Clients implement the standard renderer interface:

interface ADARenderer {
  // Initialize avatar
  initialize(message: InitMessage): Promise<Avatar>;

  // Handle messages (unified entry point)
  handleMessage(message: ADAMessage): Promise<void>;

  // Apply incremental state updates
  applyUpdates(updates: StateUpdate[]): Promise<void>;

  // Perform action sequence
  performAction(action: ActionSequence): Promise<void>;

  // Synchronize speech and animation
  syncSpeech(speech: SpeechMessage): Promise<void>;

  // Handle user interaction
  handleInteraction(event: InteractionEvent): void;

  // Resource management
  preloadResources(resources: ResourceManifest): Promise<void>;

  // Scene management (multi-agent)

WHAT YOU ARE ASKED TO DO >>
Copy out the ADARenderer interface excerpt word for word, including every line and comment.

[Saved data entries]
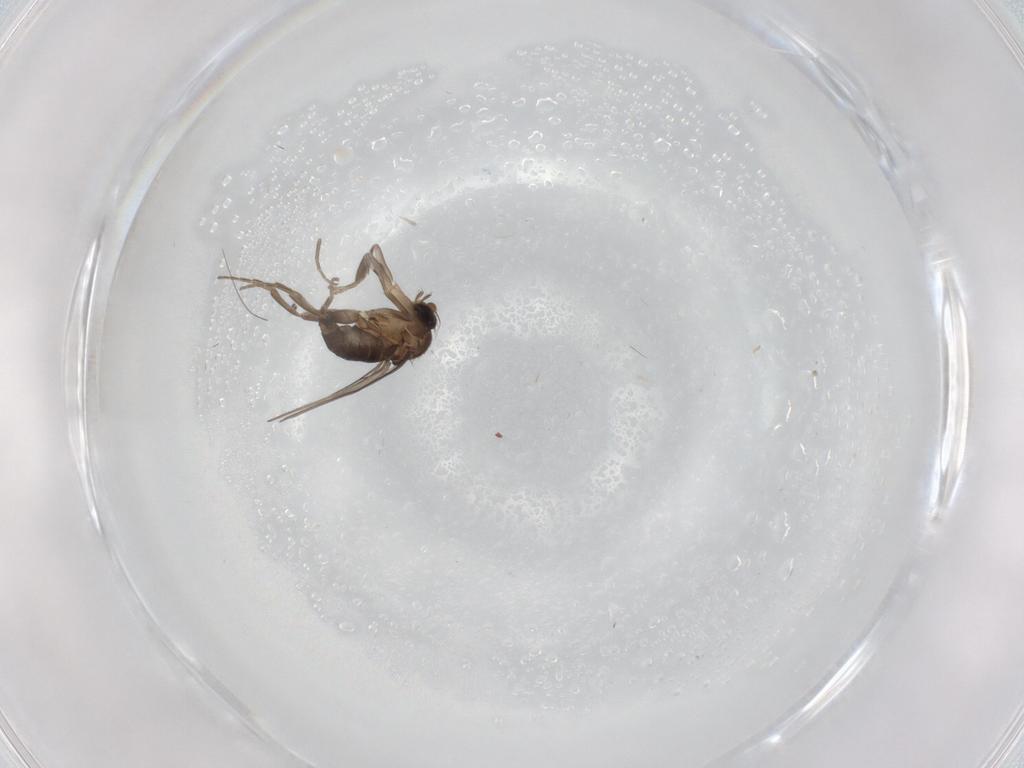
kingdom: Animalia
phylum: Arthropoda
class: Insecta
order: Diptera
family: Phoridae
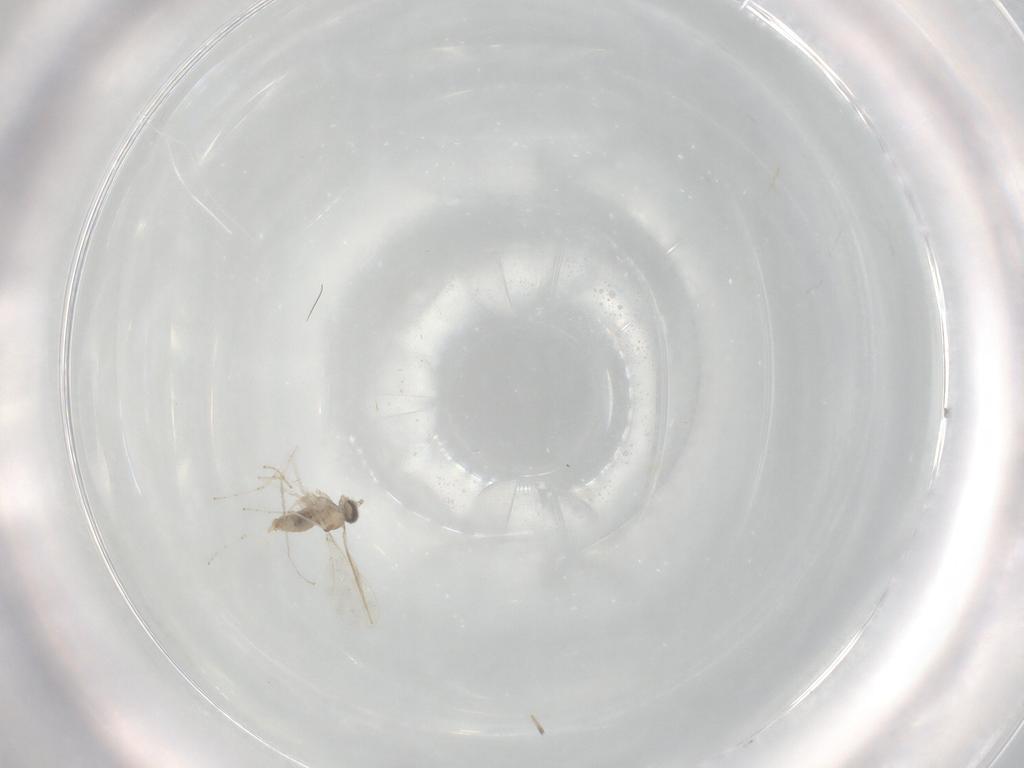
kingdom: Animalia
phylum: Arthropoda
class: Insecta
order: Diptera
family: Cecidomyiidae
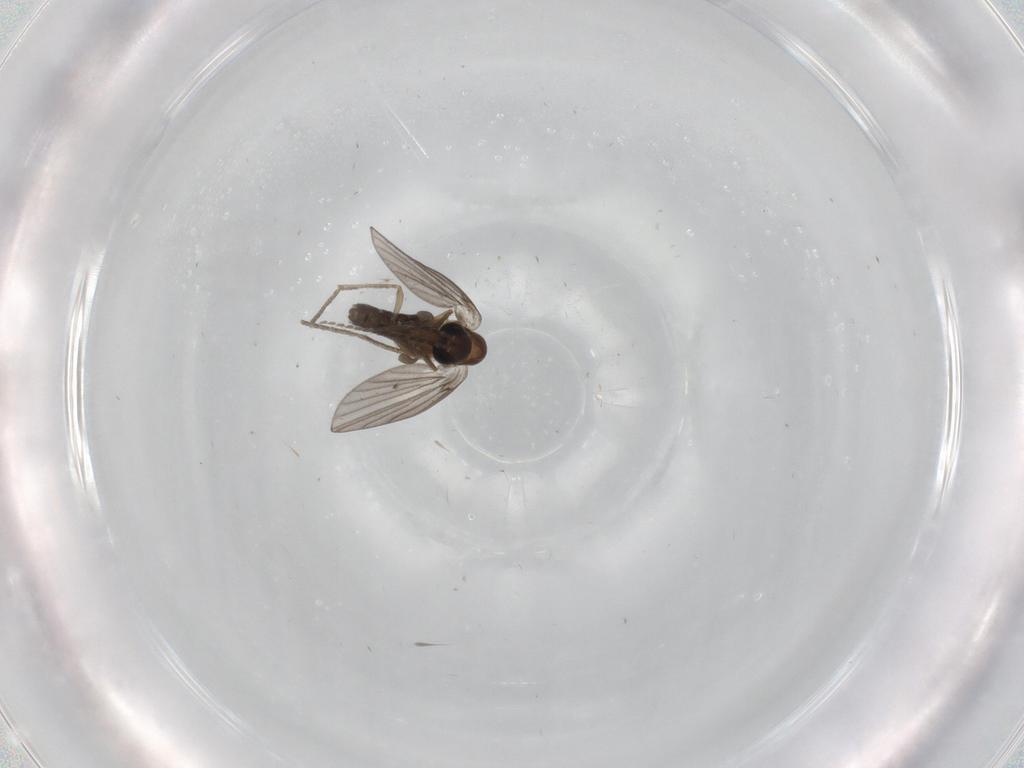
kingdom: Animalia
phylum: Arthropoda
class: Insecta
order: Diptera
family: Psychodidae
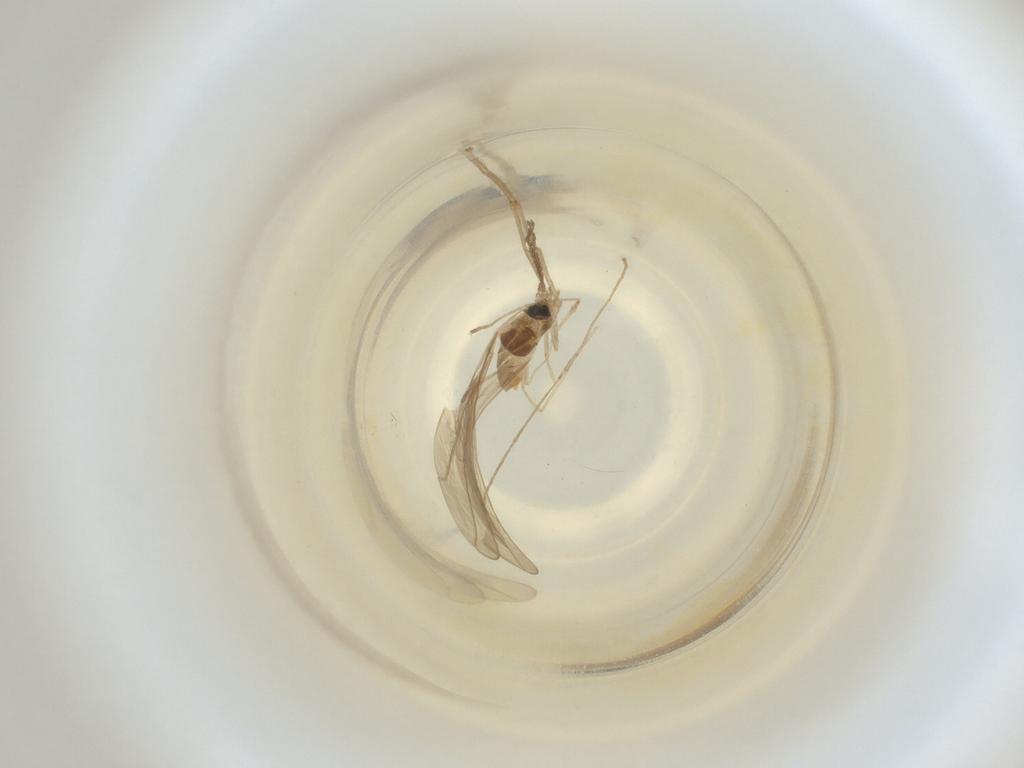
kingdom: Animalia
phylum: Arthropoda
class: Insecta
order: Diptera
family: Cecidomyiidae
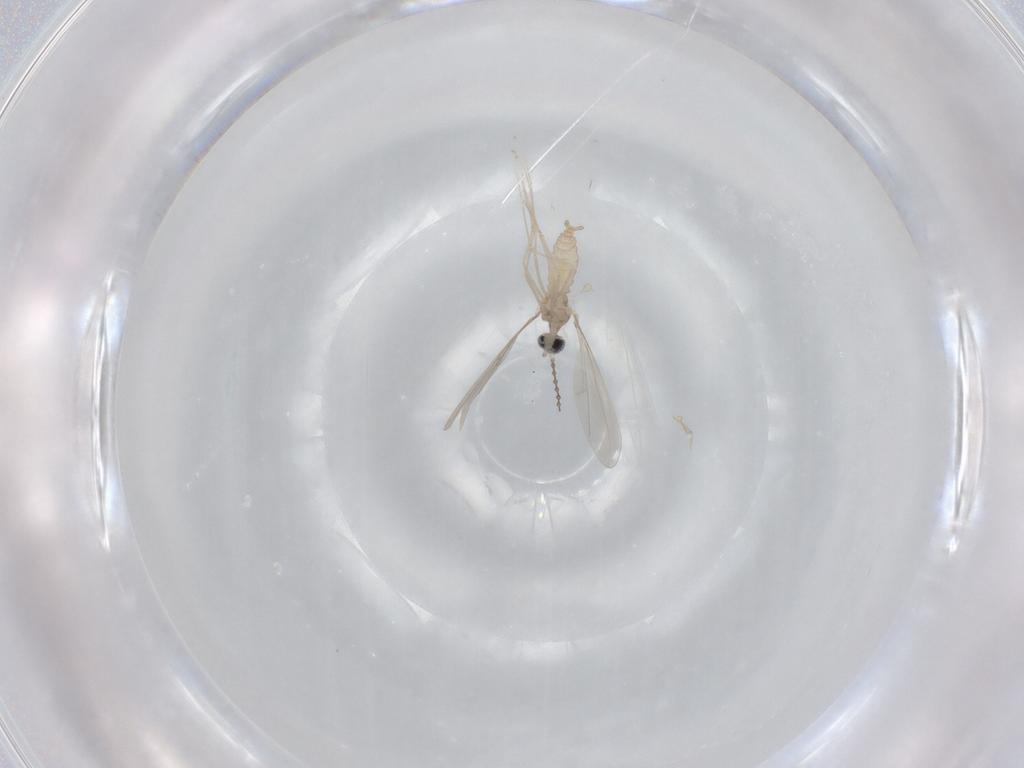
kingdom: Animalia
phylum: Arthropoda
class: Insecta
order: Diptera
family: Cecidomyiidae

OUTPUT BELOW >>
Clients implement the standard renderer interface:

interface ADARenderer {
  // Initialize avatar
  initialize(message: InitMessage): Promise<Avatar>;

  // Handle messages (unified entry point)
  handleMessage(message: ADAMessage): Promise<void>;

  // Apply incremental state updates
  applyUpdates(updates: StateUpdate[]): Promise<void>;

  // Perform action sequence
  performAction(action: ActionSequence): Promise<void>;

  // Synchronize speech and animation
  syncSpeech(speech: SpeechMessage): Promise<void>;

  // Handle user interaction
  handleInteraction(event: InteractionEvent): void;

  // Resource management
  preloadResources(resources: ResourceManifest): Promise<void>;

  // Scene management (multi-agent)